▶ Exercise
Find each line in the data below that contains the string "this" and copy it out, treating uppercase and lowercase letters as different.

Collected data
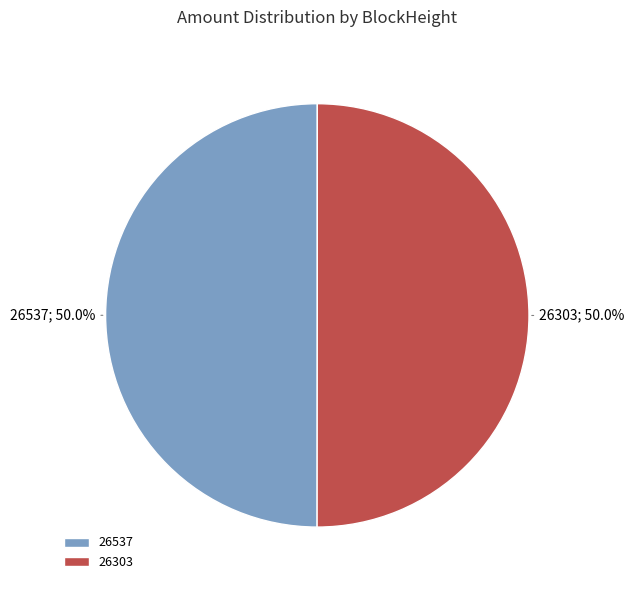

What is the total percentage of 26303 and 26537?

100.0%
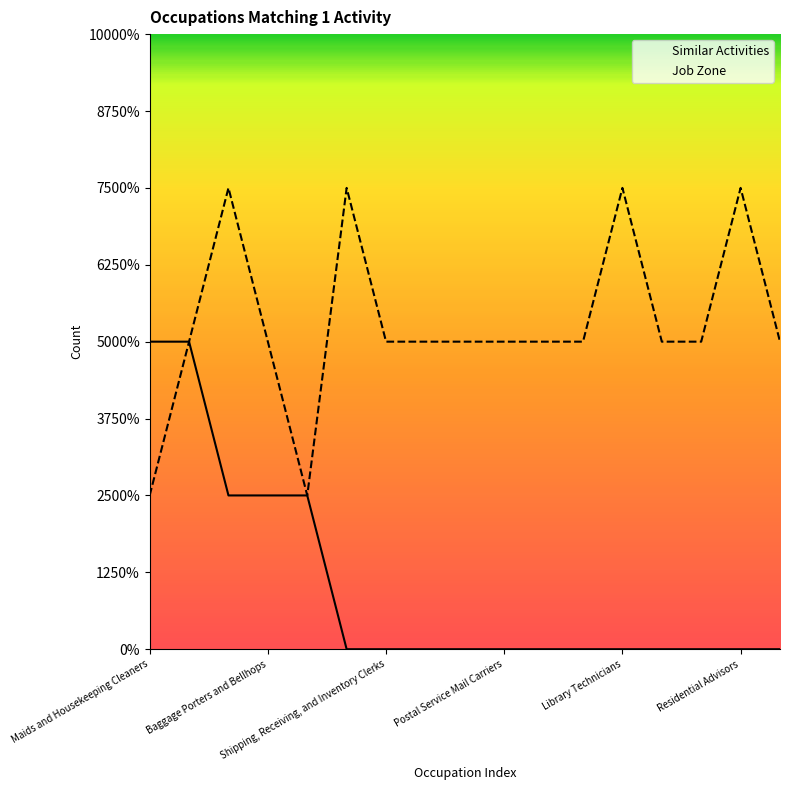

Reading left to right, what are all the values shown in this chart?

Similar Activities: 2	2	1	1	1	0	0	0	0	0	0	0	0	0	0	0	0
Job Zone: 1	2	3	2	1	3	2	2	2	2	2	2	3	2	2	3	2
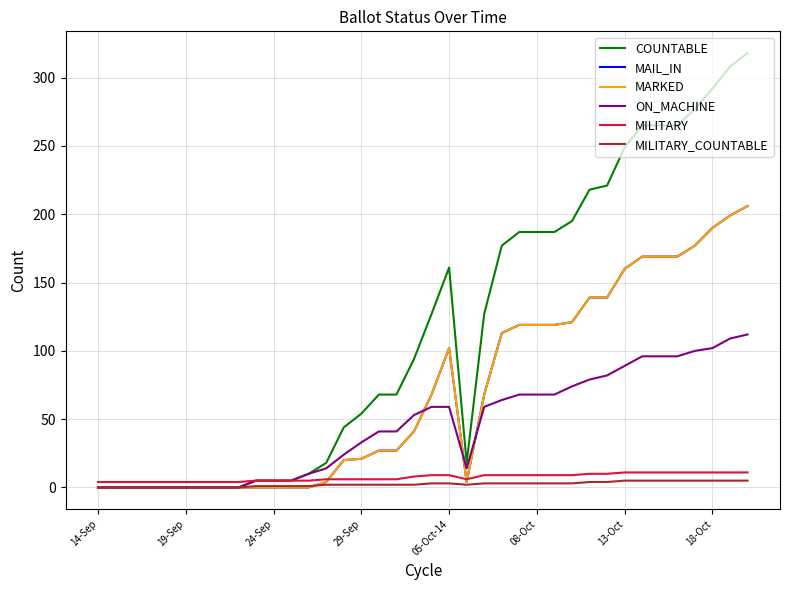

True or false: COUNTABLE and MILITARY intersect in this chart.

False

▶ Your solution
Reading left to right, what are all the values shown in this chart?
True or false: COUNTABLE and MILITARY intersect in this chart.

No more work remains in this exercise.